3rd. Sunday before Advent
The Reflections using Luke’s gospel will end with the final Sundays before Advent. This Gospel has given us a syllabus on the meaning and cost of discipleship. The passage for the week is just one of the five battles Jesus faced before his trial. In its context it follows an earlier encounter with the Pharisees who had been trying to trap him, by sending spies, pretending to ask sincere yet double-edged questions, saying “is it lawful to pay tribute to Caesar?” The wrong answer here could lay Jesus open to treason! In this case the Lord not only saw their deceit and avoided the trap, but declared his own conviction that it was possible to be both loyal citizens of the state but also to fulfil commitments to God.
Now Jesus faces another trap with the stricter party of Sadducees who accepted the Torah, the five books of the Law of Moses. This battle with Sadducee lawyers was a theologically complex trap involving marriage and the resurrection, by which they tried to ridicule Jesus and drive him into the party of the Pharisees. The trap used a popular controversy of the time about remarriage which Jesus answered at a far deeper level. He explains that for those who love God deeply that life does not end with death but will be transformed at the resurrection through the love God, or in words of St. Paul, “and now abide faith, hope, love, these three; but the greatest of these is love”, [1 Corinthians 13;13]
These passages before his Passion have several purposes. They are based upon the Lord’s own experiences which are used as important guides for the first disciples. Jesus was facing a real human world of intrigue, trickery, deceit and entrapment in which he and we, and all his followers need to be alert to at all times responding in ways that reflect not the world of mankind but the kingdom and love of God. “Be wise as serpents but innocent as doves.” It will get more and more difficult with more vicious and sophisticated traps set by the enemies of Christ. Facing this adversary is like facing “a prowling lion seeking whom he may devour”.

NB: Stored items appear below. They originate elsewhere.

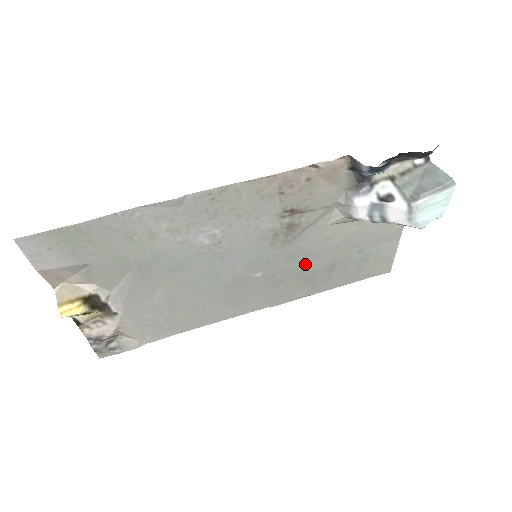
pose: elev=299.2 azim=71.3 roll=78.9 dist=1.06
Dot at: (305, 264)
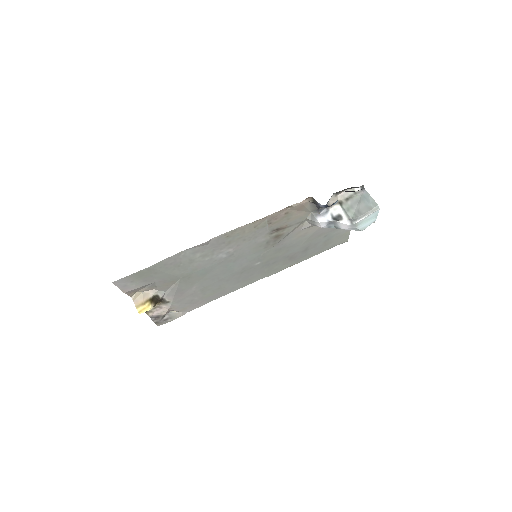
Dot at: (288, 251)
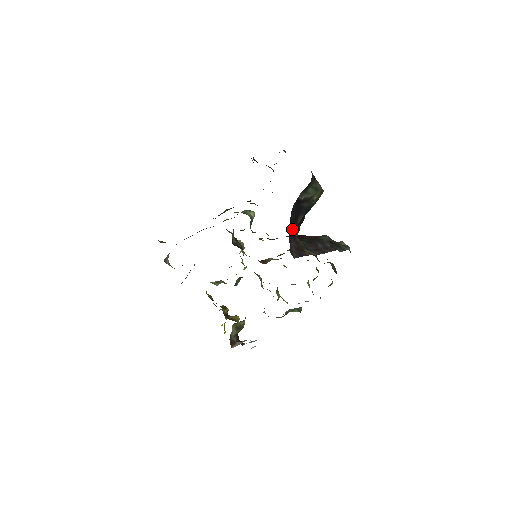
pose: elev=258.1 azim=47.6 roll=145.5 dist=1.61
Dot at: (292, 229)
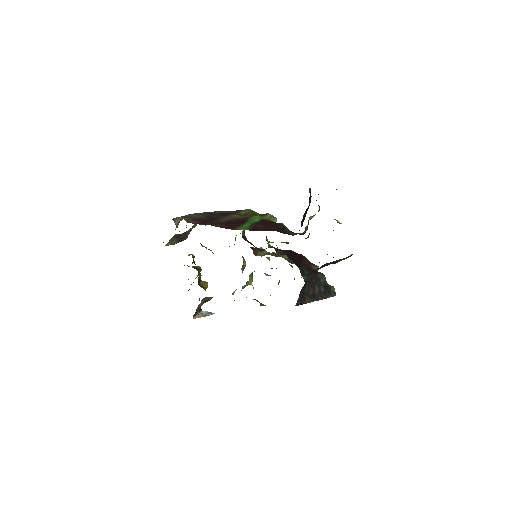
Dot at: (307, 278)
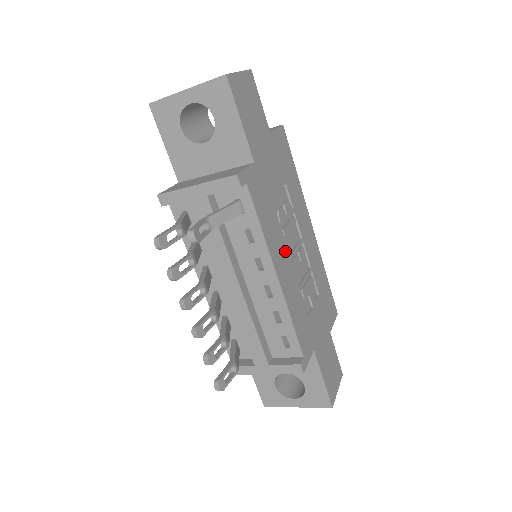
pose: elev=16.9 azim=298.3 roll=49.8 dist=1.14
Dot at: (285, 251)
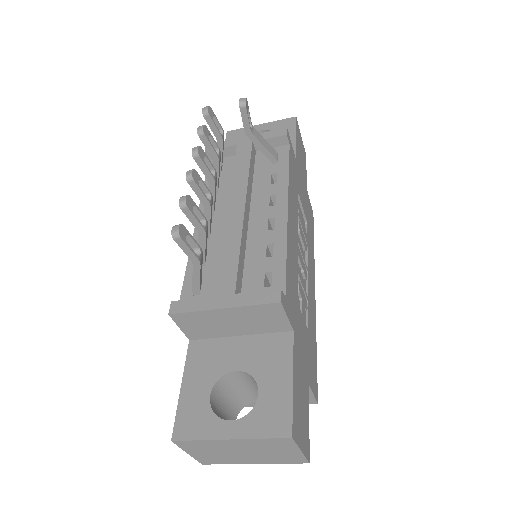
Dot at: (296, 227)
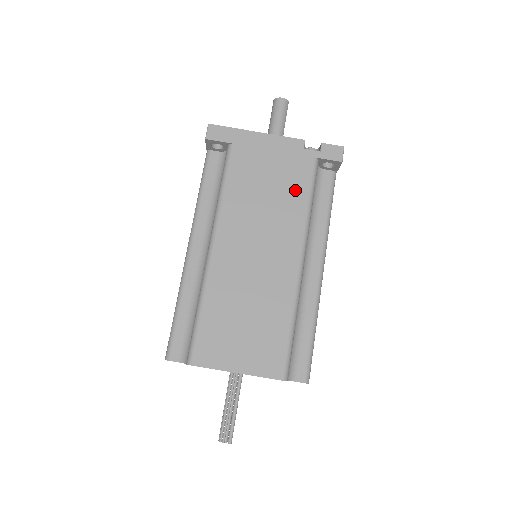
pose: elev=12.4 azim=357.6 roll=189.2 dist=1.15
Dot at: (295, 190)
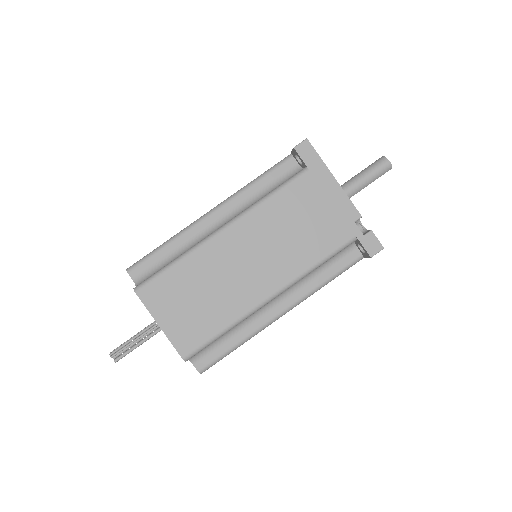
Dot at: (318, 245)
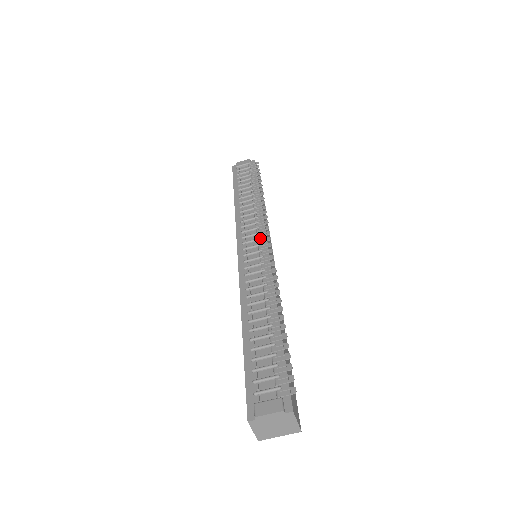
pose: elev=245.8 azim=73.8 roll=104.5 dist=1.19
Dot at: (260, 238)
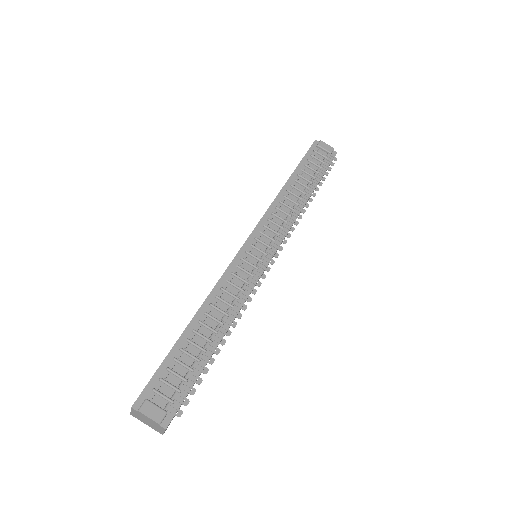
Dot at: (271, 247)
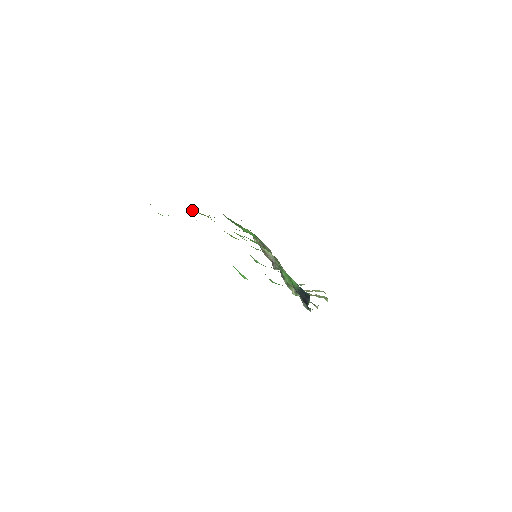
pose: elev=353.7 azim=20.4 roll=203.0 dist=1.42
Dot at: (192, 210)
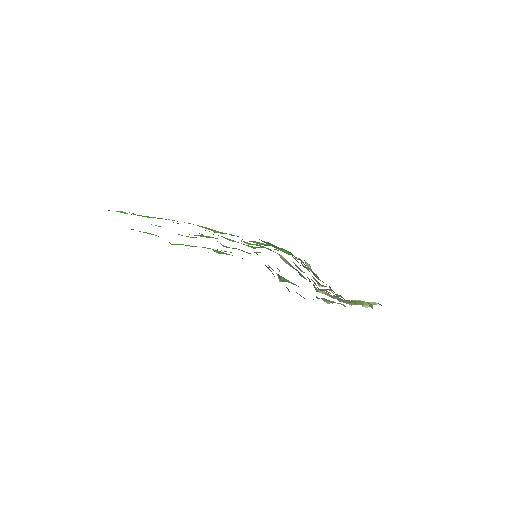
Dot at: occluded
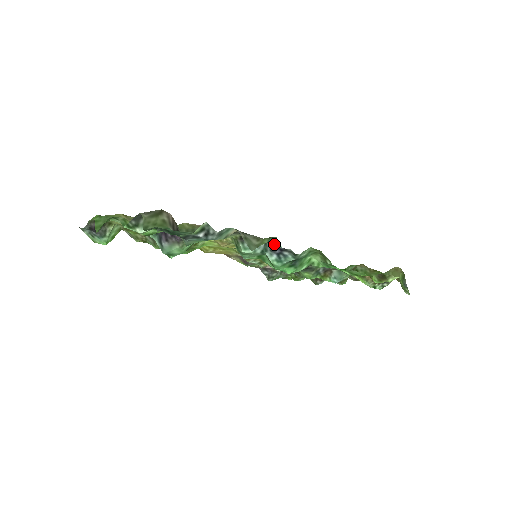
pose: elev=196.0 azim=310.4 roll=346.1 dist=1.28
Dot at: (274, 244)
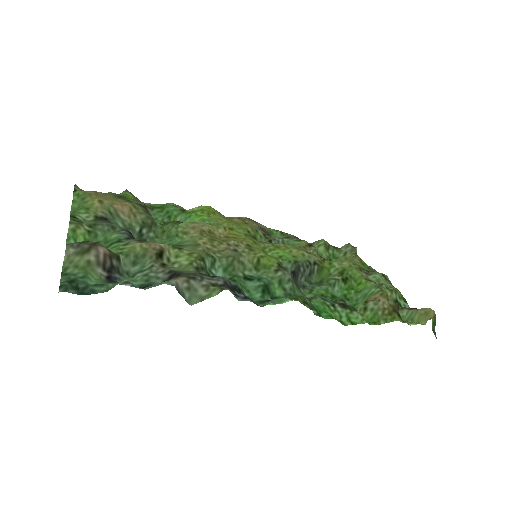
Dot at: occluded
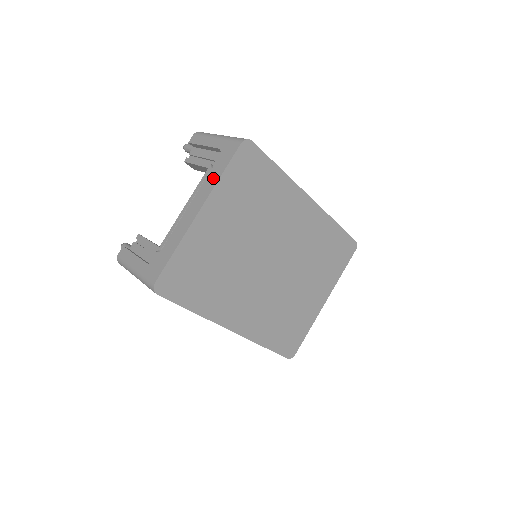
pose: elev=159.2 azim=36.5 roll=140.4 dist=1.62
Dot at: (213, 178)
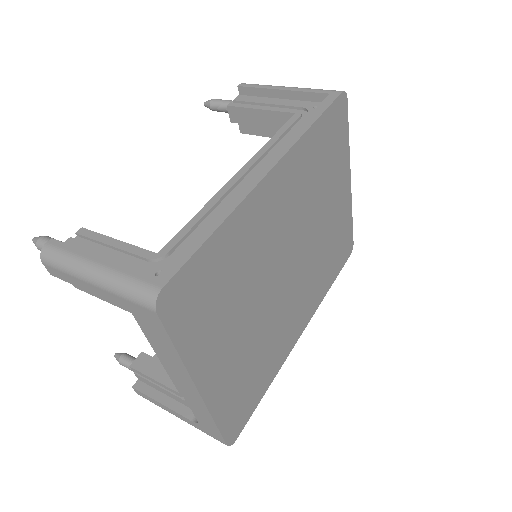
Dot at: (169, 355)
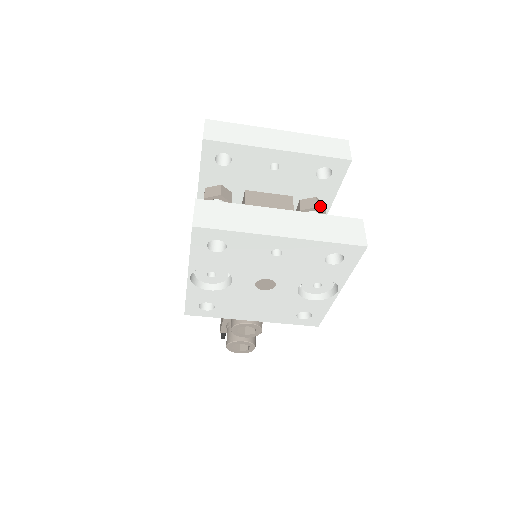
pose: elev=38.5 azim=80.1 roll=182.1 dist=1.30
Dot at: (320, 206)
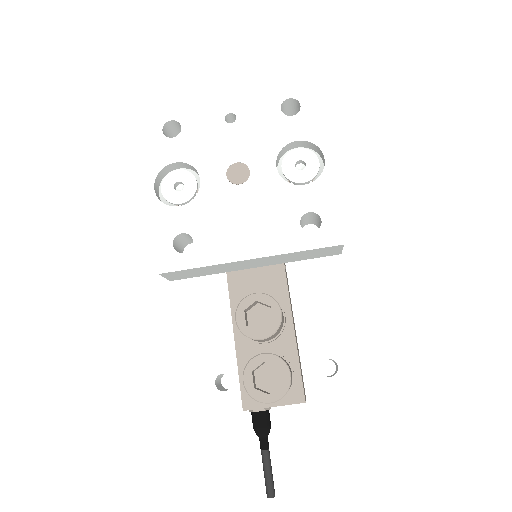
Dot at: occluded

Although the arguments and battles Christians face today are different to those in the gospel, the traps and deceits remain ever present. Indeed they may be more difficult and intimidating today because the means of manipulation are far greater and far more widespread as a result of global communication which sets up controversy across the internet in matters of seconds. For example the battle over abortion or gender, over human rights (whatever they are) or the stewardship of the world of nature are examples of new moralities that have the power to override orthodox belief. The State is now using every means to increasingly manipulate public opinion and taking greater and greater powers to enforce compliance with the new and godless mind. The enemy is a creeping totalitarianism we are all now confront. Mass media manages propaganda radically restricting freedom of speech and belief.
These are changes now facing Christians across the entire world as huge numbers are becoming trapped by state regulations enforced by the police. Others who would like to be openly faithful are feeling impotent to react to mass conditioning. St. Paul in his writing to his disciple Timothy was urgent in making him aware of the dangers of entrapment, “all who desire to live godly in Christ Jesus will suffer persecution. Evil men and impostors will grow worse and worse, deceiving and being deceived. But you must continue in the things which you have learned. The time will come when they will not endure sound doctrine, but they will …… turn their ears away from the truth….but you, be watchful in all things”. [2 Timothy 3;12ff]
This lesson is so very serious for us that the NCC together with our friends in the Union of Scranton are heavily engaged in making a future in which faithful disciples in the fragmented denominations can work together for the truth, supporting each other in the battles, and avoiding the traps.